◆ EXTRACTED RECORDS:
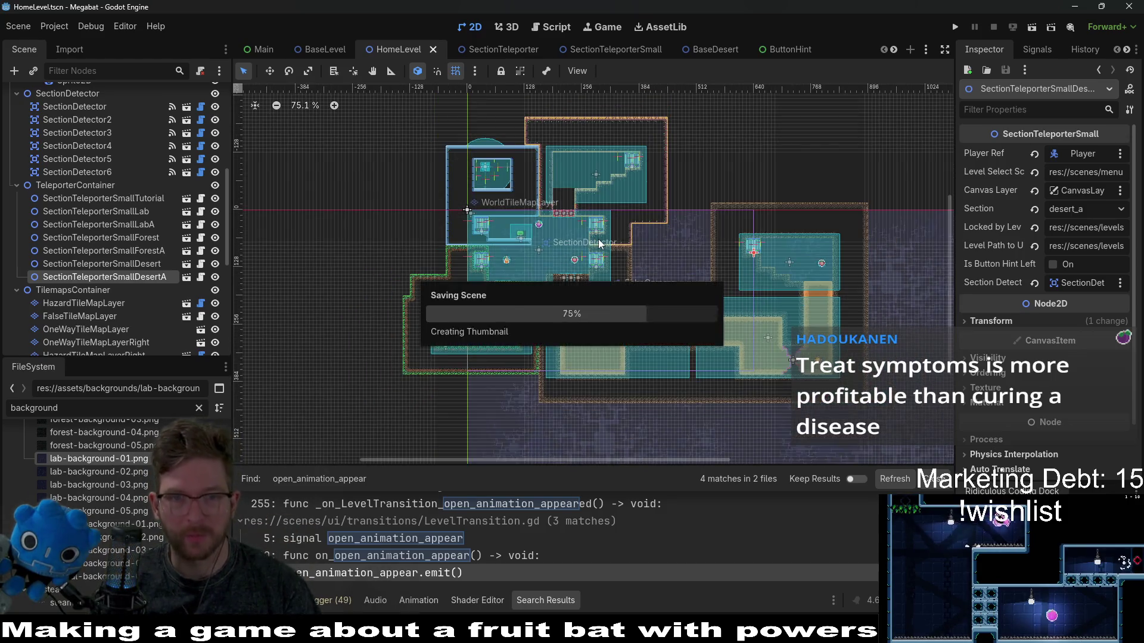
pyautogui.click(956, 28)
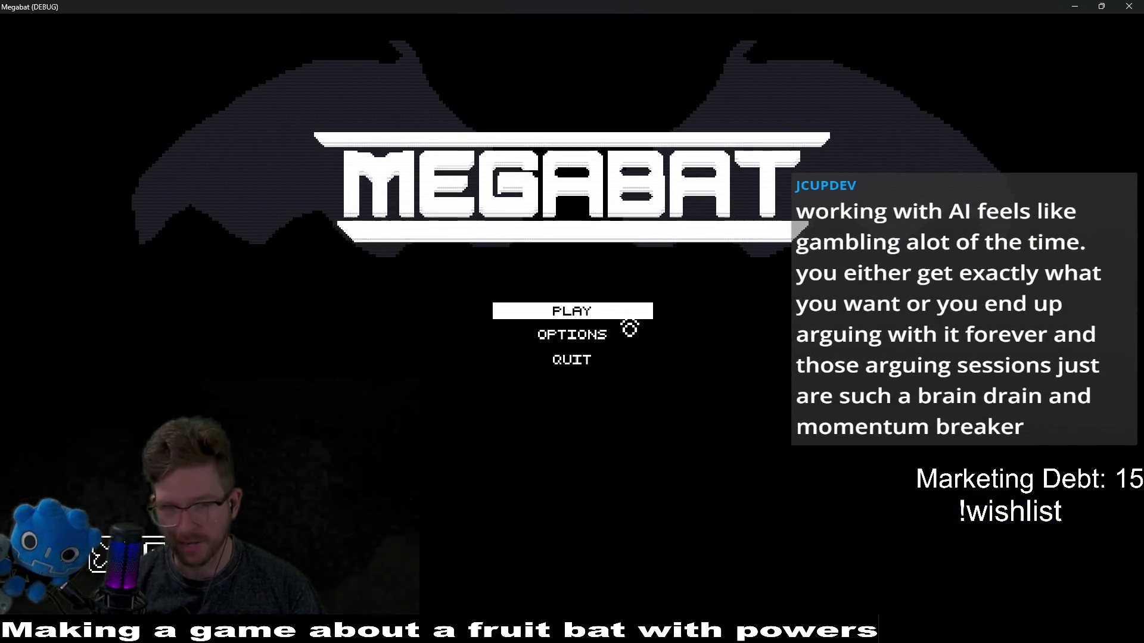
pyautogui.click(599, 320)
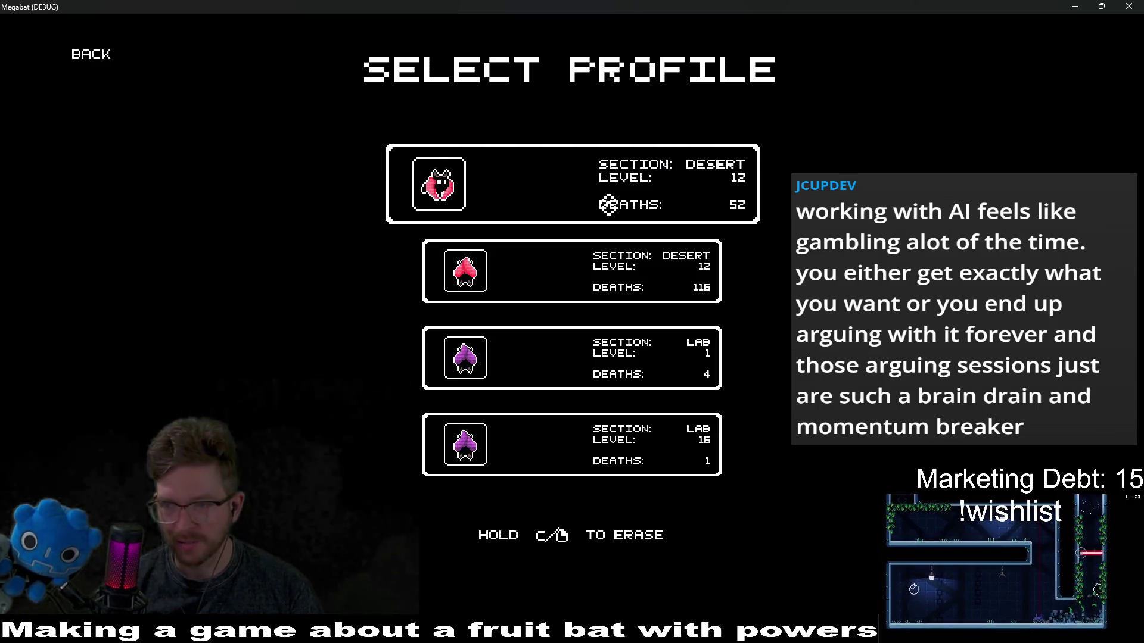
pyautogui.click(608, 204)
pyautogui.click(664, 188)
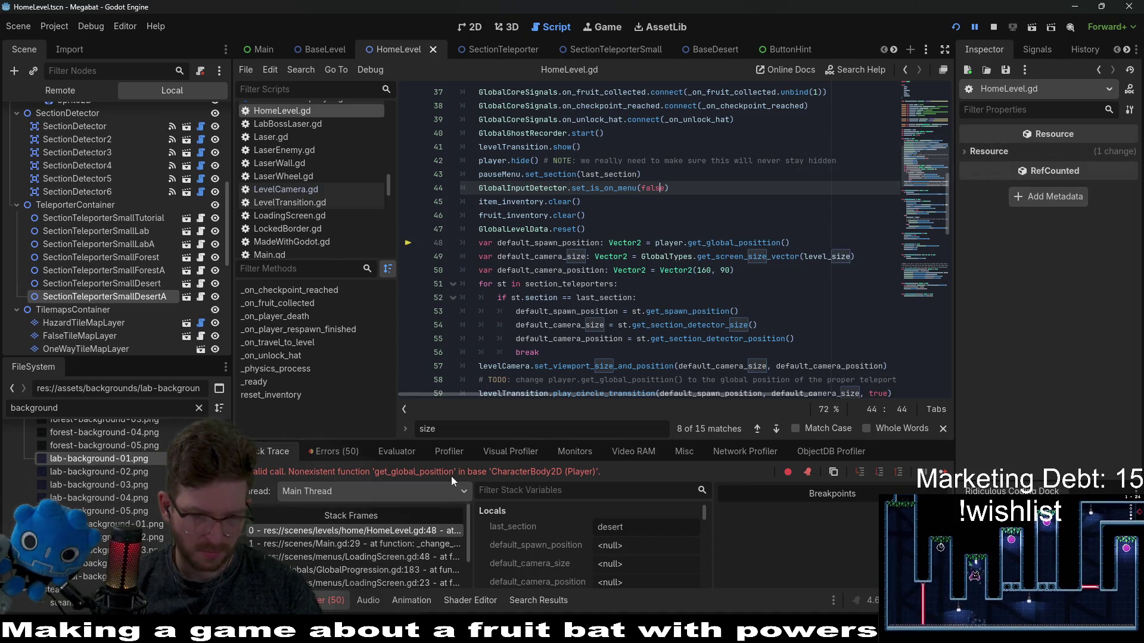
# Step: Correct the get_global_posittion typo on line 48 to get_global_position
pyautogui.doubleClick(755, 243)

◆ EXERCISE: Repeat the listing word for word, and skip every picture it contains.

◆ ANSWER SECTION:
pyautogui.click(956, 28)
pyautogui.click(599, 320)
pyautogui.click(608, 204)
pyautogui.click(664, 188)
# Step: Correct the get_global_posittion typo on line 48 to get_global_position
pyautogui.doubleClick(755, 243)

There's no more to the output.